• **PASAJE PROPORCIONADO**

══════════════════════════════

Los Incomprensibles Celestiales
También conocido como Amatsukami, Kotoamatsukami.
Amatsu-Kami literalmente significa « dioses del cielo» en japonés, y el término designa a las deidades primordiales que existieron antes de que la tierra fuera creada. En la cosmología sintoísta, estos dioses celestiales representan las fuerzas primarias del universo en su forma más antigua y menos corporificada. No son seres completamente definidos, sino más bien principios cósmicos que existían en el caos anterior a la materialización.
Dentro de esta categoría se encuentran deidades de importancia fundamental como Amenominakanushi, considerado el primer kami del Centro del Universo, y Takami-Musubi y Kamimusubi, dioses creadores cuyo poder fue esencial en la conformación de la realidad. A diferencia de las deidades que vinieron después, estos Amatsu-Kami no fueron generados por el acto creativo de otros dioses: existieron de manera autosuficiente desde el principio mismo de los tiempos, emergiendo espontáneamente del caos primordial.

══════════════════════════════

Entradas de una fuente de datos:
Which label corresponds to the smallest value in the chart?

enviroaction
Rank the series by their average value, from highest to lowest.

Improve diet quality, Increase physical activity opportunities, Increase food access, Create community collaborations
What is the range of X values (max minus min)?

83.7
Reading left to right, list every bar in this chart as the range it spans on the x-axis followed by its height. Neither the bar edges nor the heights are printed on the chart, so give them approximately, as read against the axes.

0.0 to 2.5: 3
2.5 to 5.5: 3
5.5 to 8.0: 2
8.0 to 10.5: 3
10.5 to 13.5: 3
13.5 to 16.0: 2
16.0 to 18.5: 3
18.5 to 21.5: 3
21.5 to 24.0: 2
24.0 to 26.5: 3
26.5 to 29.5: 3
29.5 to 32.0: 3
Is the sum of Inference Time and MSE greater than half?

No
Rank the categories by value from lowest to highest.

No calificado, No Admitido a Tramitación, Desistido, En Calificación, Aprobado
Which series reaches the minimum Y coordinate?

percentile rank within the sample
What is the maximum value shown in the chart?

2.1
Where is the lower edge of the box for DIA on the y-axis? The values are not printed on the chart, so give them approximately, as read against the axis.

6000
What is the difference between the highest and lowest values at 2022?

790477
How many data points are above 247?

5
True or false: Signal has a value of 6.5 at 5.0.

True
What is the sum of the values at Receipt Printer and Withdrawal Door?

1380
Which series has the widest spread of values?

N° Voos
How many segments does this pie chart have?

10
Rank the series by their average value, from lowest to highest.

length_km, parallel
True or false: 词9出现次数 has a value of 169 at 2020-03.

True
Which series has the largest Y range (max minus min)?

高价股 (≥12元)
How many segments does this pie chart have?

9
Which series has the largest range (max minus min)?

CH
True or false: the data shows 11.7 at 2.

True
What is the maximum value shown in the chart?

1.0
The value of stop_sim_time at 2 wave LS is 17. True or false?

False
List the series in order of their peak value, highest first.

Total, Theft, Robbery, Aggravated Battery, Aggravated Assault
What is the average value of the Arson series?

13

══════════════════════════════

• **TAREA SOLICITADA 1**
Según el pasaje sobre los Amatsu-Kami, ¿qué deidad se considera el primer kami del Centro del Universo?
• **TAREA SOLICITADA 2**
Prosiga el pasaje sobre los Amatsu-Kami a partir de su última oración.

• **RESPUESTA ESPERADA 1**
Amenominakanushi.

• **RESPUESTA ESPERADA 2**
El concepto contrasta deliberadamente con los Kunitsu-Kami, los « dioses de la tierra», que son deidades de naturaleza más local, más vinculadas a lugares específicos, montañas, ríos y comunidades. Mientras que los Kunitsu-Kami son accesibles y presentes en el mundo material, los Amatsu-Kami permanecen en un ámbito de abstracción celestial. Su influencia es global y fundamental, pero su interacción con los mortales es limitada y cosmológica.
La distinción entre estos dos tipos de dioses estructura gran parte de la mitología sintoísta y refleja la comprensión japonesa de cómo se relacionan los principios primarios del universo con sus manifestaciones locales y concretas en el mundo de los hombres.